An o-ring is best cleaned using just the wiping cloth, and then it should be slightly greased with silicone grease. Now this is important: to grease an o-ring, just use slightly greased fingers, making it only grease-shiny. It should be lubricated on all sides, but sparingly. Surplus grease will collect dirt, so “less is more” here!
The purpose of the grease is to ensure the o-ring can move between its plate, the pin, and the case surface. Lubricant does not create watertight sealing – the ability of an o-ring to adapt and move with pressure does!
Before re-assembling the command pin, you should also sparingly grease the bottom of the guiding well, o-ring pressing plate and pin shaft. Just fiddle with the parts in greased fingers, and take care the surfaces are slippery and shiny.
Wash the grease off your fingers prior to proceeding!
Put the o-ring carefully in its place at the bottom of the well. Cover it with the proper side of the pressing plate – it is indented on its o-ring side – and then place the spring over the plate.
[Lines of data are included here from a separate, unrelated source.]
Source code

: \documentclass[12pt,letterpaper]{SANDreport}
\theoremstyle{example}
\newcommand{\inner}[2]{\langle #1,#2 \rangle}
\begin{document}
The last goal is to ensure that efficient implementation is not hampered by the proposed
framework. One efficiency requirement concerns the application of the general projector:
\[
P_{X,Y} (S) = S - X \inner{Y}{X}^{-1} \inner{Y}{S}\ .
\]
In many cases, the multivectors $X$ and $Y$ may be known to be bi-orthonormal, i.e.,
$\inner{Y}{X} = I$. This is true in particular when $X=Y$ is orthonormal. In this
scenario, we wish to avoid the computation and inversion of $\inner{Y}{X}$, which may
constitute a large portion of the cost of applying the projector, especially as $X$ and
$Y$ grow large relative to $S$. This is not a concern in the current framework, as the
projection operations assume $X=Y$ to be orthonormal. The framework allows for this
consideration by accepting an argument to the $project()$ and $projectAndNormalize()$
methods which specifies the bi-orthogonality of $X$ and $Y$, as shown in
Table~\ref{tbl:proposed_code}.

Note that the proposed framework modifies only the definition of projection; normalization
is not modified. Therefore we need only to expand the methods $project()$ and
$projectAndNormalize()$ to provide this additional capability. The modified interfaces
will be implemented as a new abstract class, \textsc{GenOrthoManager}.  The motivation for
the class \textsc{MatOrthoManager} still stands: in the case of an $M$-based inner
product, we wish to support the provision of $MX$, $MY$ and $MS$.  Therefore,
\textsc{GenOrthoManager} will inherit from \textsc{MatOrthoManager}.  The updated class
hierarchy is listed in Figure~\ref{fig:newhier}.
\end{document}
Now insert the button pin. It should go through the spring – through the pressing plate – through the o-ring(s) – through the hole in the casing… to emerge inside the case. Keeping the button pressed, turn the casing upside down, so the pin protrudes upwards. Hold it there.
On the end of the pin you should see the e-clip groove. Carefully put the e-clip opening against the groove, and use the dull end of the wooden stick to push it all the way in. Make sure all three points of the e-clip are properly seated before letting go of the button. Push the button several times to spread the grease film over working surfaces. Feel the difference?
Done! Repeat the procedure with all the button commands of your camera casing.
Don’t fret – once you have done it a couple of times, it will take less time than what you have just spent reading through this Guide!
Generally, you should wash the casing after every diving session, and service the pin commands after every diving season. However, since lubricants are gradually removed with every use of the case in water, the grease will have to be re-applied.
Frequency of cleaning will actually depend upon your frequency of usage, but also dependent upon the kind of watery ambient the camera was used in. You should decide, for it is your diligence and care that lets you enjoy your equipment for a long time.
And then… just take your cam and boldly go where no cam has gone before!